- [Work task]: The answer must consist of each line below that holds the word "transit", copied as it stands.

** Information follows **

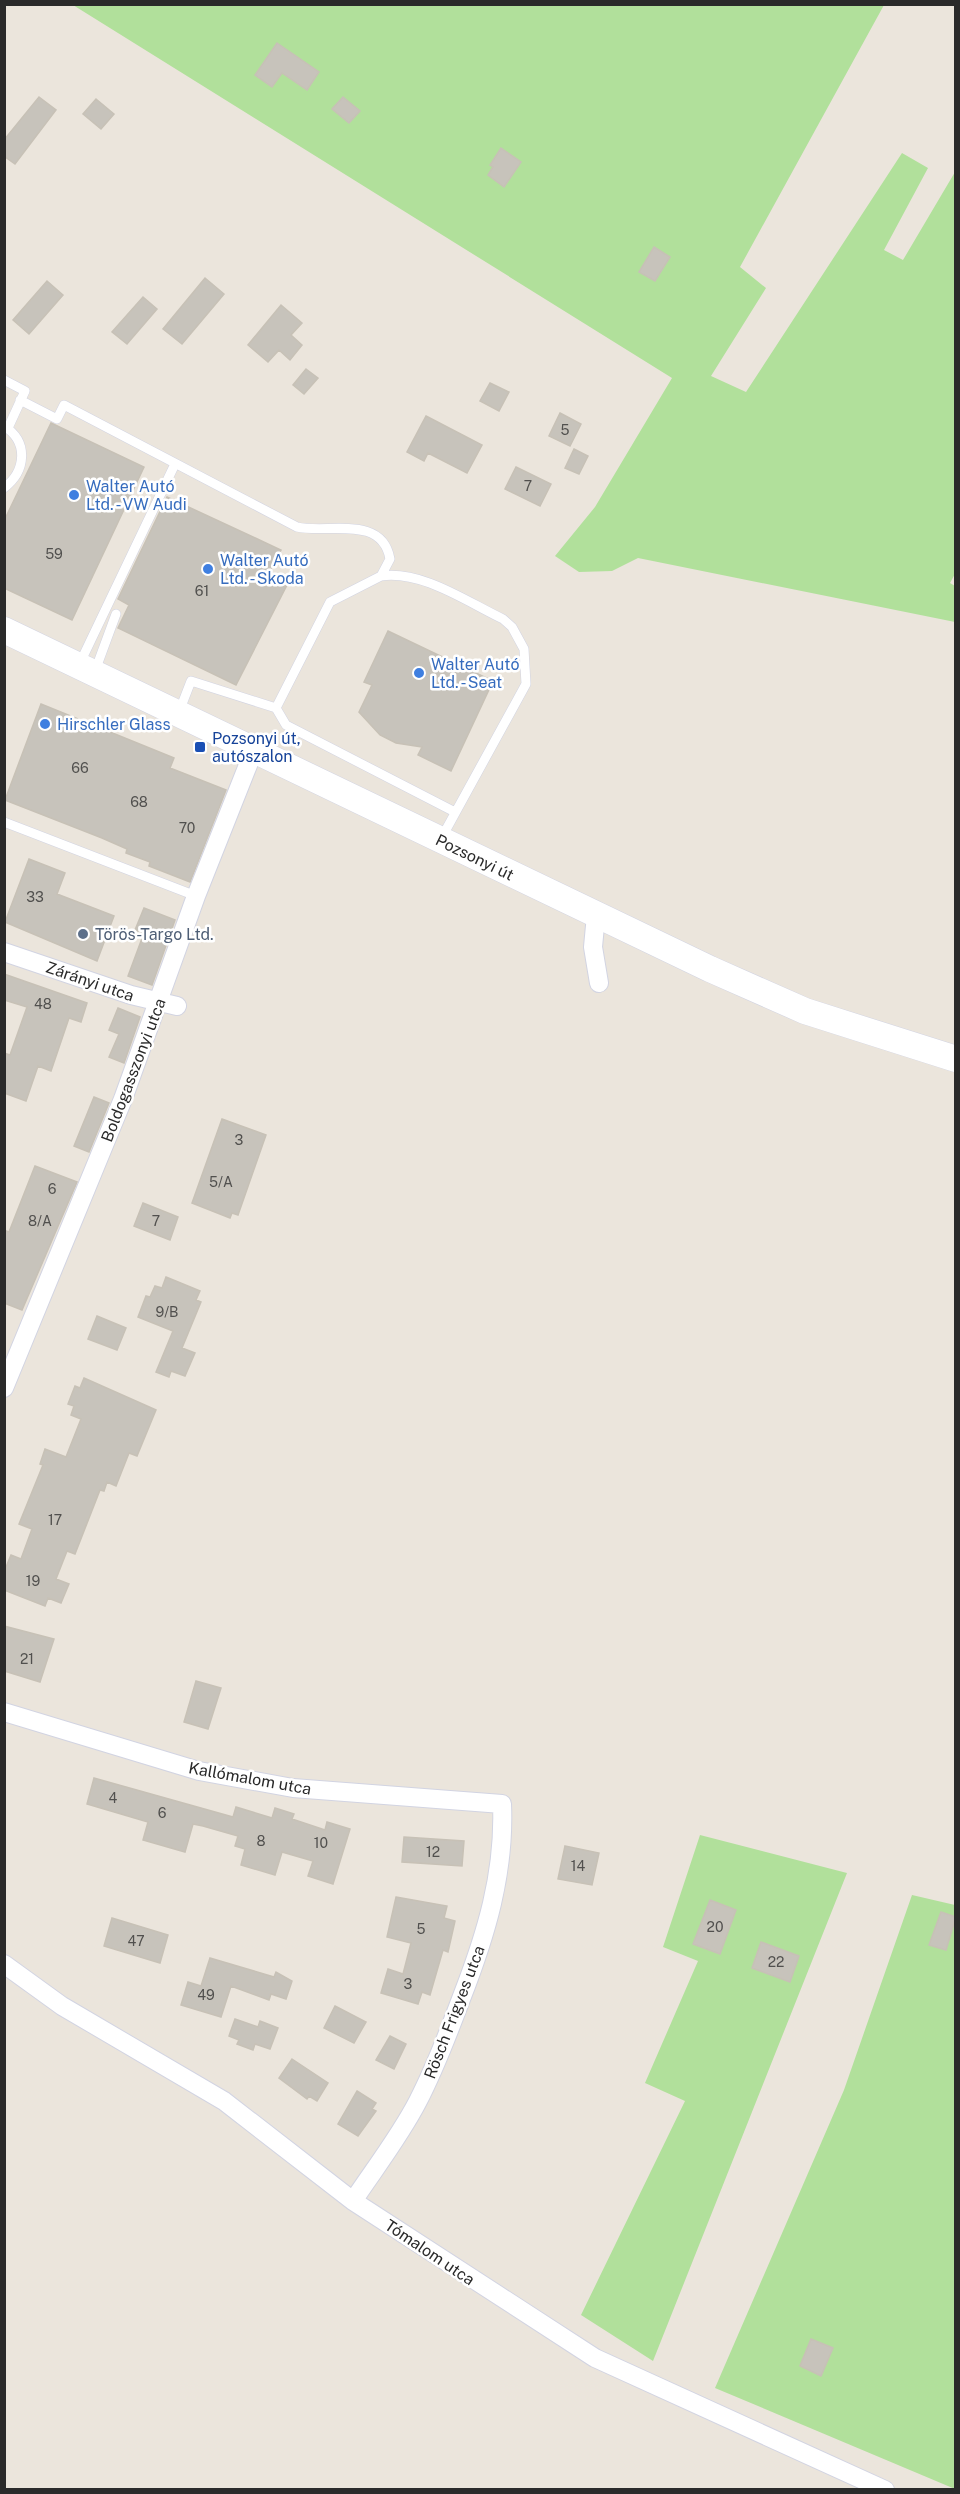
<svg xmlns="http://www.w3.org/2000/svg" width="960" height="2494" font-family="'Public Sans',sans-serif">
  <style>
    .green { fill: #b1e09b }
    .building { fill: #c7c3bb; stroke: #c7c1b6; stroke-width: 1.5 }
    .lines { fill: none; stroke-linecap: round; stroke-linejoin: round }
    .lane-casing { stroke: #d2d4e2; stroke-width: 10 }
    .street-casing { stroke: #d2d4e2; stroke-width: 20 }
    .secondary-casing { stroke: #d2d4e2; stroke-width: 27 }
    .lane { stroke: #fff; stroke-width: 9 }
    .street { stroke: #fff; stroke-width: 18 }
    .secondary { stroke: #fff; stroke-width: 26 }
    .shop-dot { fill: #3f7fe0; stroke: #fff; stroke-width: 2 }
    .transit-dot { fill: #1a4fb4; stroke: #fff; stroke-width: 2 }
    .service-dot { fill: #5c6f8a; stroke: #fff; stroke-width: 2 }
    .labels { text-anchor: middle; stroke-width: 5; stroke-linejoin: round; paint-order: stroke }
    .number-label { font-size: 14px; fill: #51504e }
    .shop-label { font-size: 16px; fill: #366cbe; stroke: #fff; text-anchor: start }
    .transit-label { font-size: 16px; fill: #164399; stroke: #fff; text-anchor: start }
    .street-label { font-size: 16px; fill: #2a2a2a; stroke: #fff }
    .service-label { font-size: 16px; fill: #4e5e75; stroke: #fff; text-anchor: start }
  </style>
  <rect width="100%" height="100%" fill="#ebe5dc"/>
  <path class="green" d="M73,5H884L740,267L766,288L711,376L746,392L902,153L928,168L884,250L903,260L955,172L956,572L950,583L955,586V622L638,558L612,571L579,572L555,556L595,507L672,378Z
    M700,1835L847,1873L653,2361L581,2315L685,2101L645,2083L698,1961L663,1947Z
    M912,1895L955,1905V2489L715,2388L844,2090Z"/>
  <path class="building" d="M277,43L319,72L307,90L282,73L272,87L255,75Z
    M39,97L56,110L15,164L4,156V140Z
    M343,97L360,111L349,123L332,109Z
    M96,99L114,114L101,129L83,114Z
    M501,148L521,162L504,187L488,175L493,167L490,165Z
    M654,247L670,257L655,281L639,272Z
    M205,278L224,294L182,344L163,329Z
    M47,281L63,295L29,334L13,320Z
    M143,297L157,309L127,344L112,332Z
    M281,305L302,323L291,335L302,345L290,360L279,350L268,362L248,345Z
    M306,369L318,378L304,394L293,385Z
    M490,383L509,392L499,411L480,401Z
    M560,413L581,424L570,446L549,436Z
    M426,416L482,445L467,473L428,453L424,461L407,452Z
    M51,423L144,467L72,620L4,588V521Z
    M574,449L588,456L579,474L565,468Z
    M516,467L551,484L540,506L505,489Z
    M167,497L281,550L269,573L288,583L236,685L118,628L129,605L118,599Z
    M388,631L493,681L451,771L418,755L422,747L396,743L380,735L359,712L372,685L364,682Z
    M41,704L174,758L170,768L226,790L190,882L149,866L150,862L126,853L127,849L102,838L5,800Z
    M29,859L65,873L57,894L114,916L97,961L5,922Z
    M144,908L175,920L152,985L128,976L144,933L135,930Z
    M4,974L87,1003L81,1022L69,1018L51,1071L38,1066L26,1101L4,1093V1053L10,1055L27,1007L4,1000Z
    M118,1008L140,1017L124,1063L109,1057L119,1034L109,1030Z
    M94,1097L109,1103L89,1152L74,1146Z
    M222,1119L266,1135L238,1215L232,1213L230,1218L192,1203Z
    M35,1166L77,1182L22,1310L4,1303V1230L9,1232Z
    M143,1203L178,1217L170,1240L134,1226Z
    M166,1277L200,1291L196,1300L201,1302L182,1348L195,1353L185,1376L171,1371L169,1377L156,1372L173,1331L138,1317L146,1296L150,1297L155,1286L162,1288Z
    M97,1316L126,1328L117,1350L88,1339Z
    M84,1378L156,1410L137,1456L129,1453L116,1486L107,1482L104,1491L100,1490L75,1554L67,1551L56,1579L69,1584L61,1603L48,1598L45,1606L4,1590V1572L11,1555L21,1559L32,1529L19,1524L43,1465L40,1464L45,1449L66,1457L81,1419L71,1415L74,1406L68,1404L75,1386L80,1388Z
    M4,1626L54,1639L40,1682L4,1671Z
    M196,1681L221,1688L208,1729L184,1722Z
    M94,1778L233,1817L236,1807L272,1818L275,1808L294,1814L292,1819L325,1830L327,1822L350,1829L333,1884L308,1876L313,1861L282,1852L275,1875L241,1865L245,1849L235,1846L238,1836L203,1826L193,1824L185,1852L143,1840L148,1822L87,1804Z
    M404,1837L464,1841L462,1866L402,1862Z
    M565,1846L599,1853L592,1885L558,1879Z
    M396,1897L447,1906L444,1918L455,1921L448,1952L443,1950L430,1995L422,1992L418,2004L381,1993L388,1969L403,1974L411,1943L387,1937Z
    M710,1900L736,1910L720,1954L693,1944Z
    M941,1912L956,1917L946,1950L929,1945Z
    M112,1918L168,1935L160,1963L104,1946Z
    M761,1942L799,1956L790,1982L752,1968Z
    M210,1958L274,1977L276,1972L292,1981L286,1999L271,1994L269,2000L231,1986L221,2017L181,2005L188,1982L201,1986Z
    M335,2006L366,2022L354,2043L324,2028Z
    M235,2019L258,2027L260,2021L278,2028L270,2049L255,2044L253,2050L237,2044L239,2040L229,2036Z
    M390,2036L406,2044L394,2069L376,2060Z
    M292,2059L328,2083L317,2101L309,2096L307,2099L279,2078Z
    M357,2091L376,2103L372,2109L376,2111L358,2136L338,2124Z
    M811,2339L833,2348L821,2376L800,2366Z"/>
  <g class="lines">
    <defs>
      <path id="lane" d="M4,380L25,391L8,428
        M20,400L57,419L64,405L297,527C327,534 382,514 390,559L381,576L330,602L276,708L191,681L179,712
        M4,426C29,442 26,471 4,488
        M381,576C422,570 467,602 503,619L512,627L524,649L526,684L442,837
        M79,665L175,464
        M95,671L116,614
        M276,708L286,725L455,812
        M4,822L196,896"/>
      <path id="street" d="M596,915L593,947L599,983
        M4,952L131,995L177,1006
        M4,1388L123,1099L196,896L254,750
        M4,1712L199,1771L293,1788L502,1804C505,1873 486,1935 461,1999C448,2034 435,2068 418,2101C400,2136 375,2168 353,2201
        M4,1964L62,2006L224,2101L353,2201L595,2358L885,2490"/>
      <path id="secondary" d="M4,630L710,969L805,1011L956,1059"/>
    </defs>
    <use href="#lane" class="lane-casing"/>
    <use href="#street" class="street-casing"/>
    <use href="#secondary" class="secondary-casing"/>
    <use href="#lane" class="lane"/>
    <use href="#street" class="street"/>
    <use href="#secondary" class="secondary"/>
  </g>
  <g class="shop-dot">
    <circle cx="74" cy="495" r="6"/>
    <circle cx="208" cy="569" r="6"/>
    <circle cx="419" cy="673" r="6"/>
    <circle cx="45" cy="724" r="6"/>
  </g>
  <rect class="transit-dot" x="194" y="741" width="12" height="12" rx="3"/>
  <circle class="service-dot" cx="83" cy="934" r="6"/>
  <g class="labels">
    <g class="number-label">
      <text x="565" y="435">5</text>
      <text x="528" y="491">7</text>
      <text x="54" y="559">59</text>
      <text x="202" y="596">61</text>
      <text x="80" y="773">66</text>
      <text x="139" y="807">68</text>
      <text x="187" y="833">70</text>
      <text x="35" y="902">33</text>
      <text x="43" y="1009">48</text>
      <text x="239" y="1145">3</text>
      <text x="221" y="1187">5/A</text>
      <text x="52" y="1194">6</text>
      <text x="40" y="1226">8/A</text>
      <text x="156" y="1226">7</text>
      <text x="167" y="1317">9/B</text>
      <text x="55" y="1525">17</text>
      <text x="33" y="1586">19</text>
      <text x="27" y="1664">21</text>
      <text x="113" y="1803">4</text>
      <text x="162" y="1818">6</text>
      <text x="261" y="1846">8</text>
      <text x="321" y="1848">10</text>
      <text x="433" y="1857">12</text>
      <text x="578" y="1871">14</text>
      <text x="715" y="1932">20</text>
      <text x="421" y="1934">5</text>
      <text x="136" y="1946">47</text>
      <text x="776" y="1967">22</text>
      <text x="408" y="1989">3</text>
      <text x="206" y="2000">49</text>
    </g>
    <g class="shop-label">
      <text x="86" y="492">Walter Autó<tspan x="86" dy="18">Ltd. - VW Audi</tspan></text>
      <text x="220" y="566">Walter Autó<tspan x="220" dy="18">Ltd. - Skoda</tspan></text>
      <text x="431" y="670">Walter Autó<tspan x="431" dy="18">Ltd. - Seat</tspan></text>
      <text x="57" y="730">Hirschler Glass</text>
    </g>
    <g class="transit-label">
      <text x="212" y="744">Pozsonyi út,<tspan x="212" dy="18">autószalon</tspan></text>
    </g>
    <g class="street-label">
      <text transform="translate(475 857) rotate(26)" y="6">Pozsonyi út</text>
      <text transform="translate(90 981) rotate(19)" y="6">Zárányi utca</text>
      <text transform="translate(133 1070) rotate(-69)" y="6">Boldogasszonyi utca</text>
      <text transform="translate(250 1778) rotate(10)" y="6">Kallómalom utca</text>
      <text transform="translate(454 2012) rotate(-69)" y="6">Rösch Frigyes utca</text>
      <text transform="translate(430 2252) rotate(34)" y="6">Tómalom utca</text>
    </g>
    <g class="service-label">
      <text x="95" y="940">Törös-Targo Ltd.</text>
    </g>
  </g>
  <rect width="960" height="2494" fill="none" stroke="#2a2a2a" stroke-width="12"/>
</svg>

** End of Information **

- [Answer for the task]:
    .transit-dot { fill: #1a4fb4; stroke: #fff; stroke-width: 2 }
    .transit-label { font-size: 16px; fill: #164399; stroke: #fff; text-anchor: start }
  <rect class="transit-dot" x="194" y="741" width="12" height="12" rx="3"/>
    <g class="transit-label">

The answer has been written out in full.